>>>>

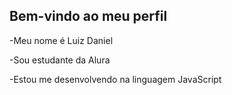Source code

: ## Bem-vindo ao meu perfil

-Meu nome é Luiz Daniel

-Sou estudante da Alura

-Estou me desenvolvendo na linguagem JavaScript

<<<<

» Work item
Print the records word for word and exclude any picture they hold.

» Task result
Source code

: ## Bem-vindo ao meu perfil

-Meu nome é Luiz Daniel

-Sou estudante da Alura

-Estou me desenvolvendo na linguagem JavaScript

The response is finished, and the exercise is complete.